* Problem to work on *
One part of the entries below is wanted: the lines from the one containing "taki, jaki jest" through the one containing "#. Wersje Oryginalne". Write those out exactly and nothing else.

**** Data excerpts

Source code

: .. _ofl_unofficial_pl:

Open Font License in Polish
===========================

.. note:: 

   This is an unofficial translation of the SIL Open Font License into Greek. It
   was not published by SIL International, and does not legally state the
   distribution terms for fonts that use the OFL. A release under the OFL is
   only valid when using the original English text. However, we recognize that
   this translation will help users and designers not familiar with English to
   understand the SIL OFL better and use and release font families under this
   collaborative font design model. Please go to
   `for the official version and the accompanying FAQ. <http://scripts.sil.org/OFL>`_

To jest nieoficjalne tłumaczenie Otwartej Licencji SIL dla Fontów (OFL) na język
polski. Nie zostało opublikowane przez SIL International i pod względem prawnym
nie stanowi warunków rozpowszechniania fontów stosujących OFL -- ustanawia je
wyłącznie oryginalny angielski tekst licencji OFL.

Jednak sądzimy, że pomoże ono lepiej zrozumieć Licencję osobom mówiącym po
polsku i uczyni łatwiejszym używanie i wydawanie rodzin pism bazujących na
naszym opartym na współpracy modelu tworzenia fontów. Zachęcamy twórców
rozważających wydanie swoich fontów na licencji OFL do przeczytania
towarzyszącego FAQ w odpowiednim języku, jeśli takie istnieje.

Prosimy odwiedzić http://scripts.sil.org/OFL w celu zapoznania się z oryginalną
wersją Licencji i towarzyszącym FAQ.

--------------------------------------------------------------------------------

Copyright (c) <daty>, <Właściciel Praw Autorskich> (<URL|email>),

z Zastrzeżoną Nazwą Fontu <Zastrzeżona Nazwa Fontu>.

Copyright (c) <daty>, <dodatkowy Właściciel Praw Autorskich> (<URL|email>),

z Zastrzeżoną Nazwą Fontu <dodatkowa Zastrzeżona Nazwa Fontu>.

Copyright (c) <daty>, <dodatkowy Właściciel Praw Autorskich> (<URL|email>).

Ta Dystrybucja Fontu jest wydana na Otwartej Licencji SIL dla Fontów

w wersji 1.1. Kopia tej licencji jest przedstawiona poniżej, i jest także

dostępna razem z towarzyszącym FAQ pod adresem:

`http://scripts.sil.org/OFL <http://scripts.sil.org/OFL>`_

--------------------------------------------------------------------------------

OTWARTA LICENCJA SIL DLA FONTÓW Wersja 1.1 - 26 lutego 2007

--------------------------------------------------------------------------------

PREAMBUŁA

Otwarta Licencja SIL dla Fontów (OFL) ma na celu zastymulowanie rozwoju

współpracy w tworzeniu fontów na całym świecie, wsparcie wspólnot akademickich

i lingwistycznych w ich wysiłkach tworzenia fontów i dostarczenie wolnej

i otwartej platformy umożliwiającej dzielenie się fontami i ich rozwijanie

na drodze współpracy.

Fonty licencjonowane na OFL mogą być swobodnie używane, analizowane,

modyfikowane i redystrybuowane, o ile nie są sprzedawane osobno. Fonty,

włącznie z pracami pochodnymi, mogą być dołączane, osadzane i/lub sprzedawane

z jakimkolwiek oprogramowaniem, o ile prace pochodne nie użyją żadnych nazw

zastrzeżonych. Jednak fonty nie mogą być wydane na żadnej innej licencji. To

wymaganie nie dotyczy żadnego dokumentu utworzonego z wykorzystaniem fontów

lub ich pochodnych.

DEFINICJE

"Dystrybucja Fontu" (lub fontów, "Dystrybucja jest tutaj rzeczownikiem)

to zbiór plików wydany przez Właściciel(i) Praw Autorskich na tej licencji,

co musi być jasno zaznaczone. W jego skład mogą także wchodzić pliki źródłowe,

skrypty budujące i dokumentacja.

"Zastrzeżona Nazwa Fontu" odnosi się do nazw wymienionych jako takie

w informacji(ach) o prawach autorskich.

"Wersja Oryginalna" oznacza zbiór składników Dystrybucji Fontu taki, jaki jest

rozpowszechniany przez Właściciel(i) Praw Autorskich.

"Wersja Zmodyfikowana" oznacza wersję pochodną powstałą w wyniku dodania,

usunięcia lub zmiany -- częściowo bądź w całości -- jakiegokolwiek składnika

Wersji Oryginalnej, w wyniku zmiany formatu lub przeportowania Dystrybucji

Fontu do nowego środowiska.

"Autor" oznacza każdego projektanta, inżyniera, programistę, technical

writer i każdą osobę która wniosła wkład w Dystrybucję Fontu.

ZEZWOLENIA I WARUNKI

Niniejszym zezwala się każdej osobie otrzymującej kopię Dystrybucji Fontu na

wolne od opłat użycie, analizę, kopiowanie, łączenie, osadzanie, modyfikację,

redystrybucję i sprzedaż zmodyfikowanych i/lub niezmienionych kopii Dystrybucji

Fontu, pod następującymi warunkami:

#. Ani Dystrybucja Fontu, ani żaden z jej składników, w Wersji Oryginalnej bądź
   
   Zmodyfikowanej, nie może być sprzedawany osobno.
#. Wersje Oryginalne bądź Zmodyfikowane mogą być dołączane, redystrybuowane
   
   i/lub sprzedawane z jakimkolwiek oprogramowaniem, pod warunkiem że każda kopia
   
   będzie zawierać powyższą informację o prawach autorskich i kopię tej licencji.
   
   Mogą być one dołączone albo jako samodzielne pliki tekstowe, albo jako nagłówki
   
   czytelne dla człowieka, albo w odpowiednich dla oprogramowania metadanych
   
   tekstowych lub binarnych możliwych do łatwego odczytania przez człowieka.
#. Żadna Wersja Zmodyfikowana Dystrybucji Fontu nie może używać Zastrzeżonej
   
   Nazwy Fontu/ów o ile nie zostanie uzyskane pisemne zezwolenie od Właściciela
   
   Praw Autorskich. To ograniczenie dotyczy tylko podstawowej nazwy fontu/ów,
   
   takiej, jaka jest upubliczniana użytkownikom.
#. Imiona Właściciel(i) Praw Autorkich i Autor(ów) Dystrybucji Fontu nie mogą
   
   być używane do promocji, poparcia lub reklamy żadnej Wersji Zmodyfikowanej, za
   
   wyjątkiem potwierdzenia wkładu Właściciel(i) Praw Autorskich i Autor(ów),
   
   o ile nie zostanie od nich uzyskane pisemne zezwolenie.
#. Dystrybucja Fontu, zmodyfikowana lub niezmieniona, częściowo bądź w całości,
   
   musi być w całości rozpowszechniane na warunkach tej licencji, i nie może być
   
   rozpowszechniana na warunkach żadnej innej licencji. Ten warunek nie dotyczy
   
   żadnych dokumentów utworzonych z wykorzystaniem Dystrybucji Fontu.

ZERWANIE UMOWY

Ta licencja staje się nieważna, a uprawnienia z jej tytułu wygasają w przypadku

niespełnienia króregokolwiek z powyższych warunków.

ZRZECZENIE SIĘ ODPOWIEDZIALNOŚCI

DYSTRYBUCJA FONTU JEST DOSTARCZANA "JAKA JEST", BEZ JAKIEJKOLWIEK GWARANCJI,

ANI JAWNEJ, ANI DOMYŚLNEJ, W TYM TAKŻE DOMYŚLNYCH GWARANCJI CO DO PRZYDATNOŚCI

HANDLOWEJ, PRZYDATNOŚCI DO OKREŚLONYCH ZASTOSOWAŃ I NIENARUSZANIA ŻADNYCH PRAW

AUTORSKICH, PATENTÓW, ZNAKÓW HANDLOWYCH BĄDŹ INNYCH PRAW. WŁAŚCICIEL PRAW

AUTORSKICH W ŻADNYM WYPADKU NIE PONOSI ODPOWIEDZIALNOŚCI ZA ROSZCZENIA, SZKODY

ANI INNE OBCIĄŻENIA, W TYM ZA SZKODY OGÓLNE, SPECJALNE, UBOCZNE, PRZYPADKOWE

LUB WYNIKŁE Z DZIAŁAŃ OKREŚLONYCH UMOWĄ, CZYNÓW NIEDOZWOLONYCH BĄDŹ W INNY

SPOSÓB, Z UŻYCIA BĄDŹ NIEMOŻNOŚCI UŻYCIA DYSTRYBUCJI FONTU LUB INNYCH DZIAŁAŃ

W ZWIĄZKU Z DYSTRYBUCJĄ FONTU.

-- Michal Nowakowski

********

* Reply *
"Wersja Oryginalna" oznacza zbiór składników Dystrybucji Fontu taki, jaki jest

rozpowszechniany przez Właściciel(i) Praw Autorskich.

"Wersja Zmodyfikowana" oznacza wersję pochodną powstałą w wyniku dodania,

usunięcia lub zmiany -- częściowo bądź w całości -- jakiegokolwiek składnika

Wersji Oryginalnej, w wyniku zmiany formatu lub przeportowania Dystrybucji

Fontu do nowego środowiska.

"Autor" oznacza każdego projektanta, inżyniera, programistę, technical

writer i każdą osobę która wniosła wkład w Dystrybucję Fontu.

ZEZWOLENIA I WARUNKI

Niniejszym zezwala się każdej osobie otrzymującej kopię Dystrybucji Fontu na

wolne od opłat użycie, analizę, kopiowanie, łączenie, osadzanie, modyfikację,

redystrybucję i sprzedaż zmodyfikowanych i/lub niezmienionych kopii Dystrybucji

Fontu, pod następującymi warunkami:

#. Ani Dystrybucja Fontu, ani żaden z jej składników, w Wersji Oryginalnej bądź
   
   Zmodyfikowanej, nie może być sprzedawany osobno.
#. Wersje Oryginalne bądź Zmodyfikowane mogą być dołączane, redystrybuowane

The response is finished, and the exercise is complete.